** SELECTED EXCERPT follows **

THE REAL F1
- Diego Merino
- Jul 8, 2025
- 4 min read
It only takes a glance at any photograph of a Formula One race or starting grid from the 1970s to notice that, amidst it all, Peter Windsor is always there, ever-present. Within the pinnacle of motorsport, few professionals — if any — boast such a complete career and such profound knowledge of the sport as this acclaimed British journalist.
Born in the United Kingdom, Windsor grew up in Australia, where, as a young boy, a conversation with Jim Clark would forever change the course of his life. That brief encounter with the “Flying Scot” inspired him to turn his passion for motorsport into a professional career. He began as a track marshal at Warwick Farm circuit in Sydney, before moving into journalism and eventually becoming editor of the prestigious magazine Autocar.
Upon returning to Europe, Peter made the leap to the other side of the paddock, working as a driver manager for the likes of Carlos Reutemann and Nigel Mansell. Between 1989 and 1990, he served as Team Manager at Ferrari, and later led the Canon Williams-Renault team, with whom he secured the World Championship title in 1992. After a stint in the United States, accompanying Nigel Mansell during his venture into IndyCar, Peter returned to the Formula One press room in the mid-1990s. He became editor of the influential F1 Racing magazine and worked as a television commentator for US networks Fox and SpeedTV. For over two decades, he was also the moderator of the post-race press conferences, making his voice a true hallmark of Formula One worldwide.
A benchmark of professionalism at the highest level, Peter Windsor has never stopped evolving. Today, he runs his own YouTube channel, where each week he offers analysis of the sport with unparalleled depth and perspective.

** End of SELECTED EXCERPT **
** RECORD EXCERPTS follows **

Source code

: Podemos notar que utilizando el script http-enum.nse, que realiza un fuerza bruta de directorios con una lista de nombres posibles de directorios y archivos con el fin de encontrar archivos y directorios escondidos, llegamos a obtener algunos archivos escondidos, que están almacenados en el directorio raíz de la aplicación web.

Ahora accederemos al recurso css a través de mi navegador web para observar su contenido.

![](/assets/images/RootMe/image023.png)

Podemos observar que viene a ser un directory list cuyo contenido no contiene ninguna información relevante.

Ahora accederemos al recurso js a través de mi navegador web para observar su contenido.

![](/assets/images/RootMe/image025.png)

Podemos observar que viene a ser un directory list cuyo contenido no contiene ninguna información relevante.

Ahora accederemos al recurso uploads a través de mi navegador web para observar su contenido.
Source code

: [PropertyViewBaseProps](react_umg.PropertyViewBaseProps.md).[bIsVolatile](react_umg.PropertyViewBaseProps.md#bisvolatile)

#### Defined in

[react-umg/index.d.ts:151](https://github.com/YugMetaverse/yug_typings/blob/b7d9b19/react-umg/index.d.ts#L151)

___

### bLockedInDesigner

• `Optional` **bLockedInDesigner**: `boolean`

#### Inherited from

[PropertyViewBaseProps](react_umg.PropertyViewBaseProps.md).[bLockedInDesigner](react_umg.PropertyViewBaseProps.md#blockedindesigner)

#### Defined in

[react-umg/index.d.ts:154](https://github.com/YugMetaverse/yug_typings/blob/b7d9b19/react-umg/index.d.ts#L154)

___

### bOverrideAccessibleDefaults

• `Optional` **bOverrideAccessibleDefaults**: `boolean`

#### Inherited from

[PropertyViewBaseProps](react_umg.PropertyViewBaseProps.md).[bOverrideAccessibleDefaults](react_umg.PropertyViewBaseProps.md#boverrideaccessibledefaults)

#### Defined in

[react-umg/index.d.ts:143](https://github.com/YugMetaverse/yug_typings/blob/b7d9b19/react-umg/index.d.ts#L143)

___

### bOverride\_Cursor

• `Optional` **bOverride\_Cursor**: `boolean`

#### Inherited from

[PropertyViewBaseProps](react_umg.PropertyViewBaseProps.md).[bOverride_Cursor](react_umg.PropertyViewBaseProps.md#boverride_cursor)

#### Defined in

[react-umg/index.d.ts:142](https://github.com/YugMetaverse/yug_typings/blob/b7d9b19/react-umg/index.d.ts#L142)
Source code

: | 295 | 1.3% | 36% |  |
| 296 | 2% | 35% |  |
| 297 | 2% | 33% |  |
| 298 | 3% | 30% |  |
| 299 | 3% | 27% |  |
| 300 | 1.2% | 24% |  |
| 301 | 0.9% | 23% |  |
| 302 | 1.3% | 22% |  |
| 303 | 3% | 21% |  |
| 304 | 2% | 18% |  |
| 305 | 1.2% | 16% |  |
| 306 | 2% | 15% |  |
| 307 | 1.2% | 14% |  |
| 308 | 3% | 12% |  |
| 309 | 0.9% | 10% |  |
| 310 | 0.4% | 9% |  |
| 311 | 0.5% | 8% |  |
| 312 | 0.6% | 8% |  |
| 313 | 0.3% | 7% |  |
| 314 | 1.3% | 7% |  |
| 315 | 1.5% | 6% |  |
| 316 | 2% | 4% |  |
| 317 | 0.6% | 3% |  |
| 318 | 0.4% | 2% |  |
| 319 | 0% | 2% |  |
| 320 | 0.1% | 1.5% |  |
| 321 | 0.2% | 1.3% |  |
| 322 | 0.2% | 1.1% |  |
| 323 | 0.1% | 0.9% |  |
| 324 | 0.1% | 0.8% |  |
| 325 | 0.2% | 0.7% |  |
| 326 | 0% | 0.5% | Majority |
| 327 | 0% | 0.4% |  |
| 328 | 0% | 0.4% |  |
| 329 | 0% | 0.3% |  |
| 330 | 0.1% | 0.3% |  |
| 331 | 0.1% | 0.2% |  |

** End of RECORD EXCERPTS **

**TASK REQUIREMENTS**
1. Decide whether each statement agrees with the Peter Windsor profile. Answer yes or no for each, and quote the words of the text that decide it.
(a) Windsor grew up in Australia.
(b) Windsor began his career as editor of Autocar.
(c) Windsor moderated the post-race press conferences for less than ten years.
2. Put this sentence from the Peter Windsor profile into Spanish: "Today, he runs his own YouTube channel, where each week he offers analysis of the sport with unparalleled depth and perspective."

**WRITTEN RESPONSES**
1.
(a) Yes: "Born in the United Kingdom, Windsor grew up in Australia"
(b) No: "He began as a track marshal at Warwick Farm circuit in Sydney"
(c) No: "For over two decades, he was also the moderator of the post-race press conferences"

2. Hoy en día, dirige su propio canal de YouTube, donde cada semana ofrece análisis del deporte con una profundidad y una perspectiva inigualables.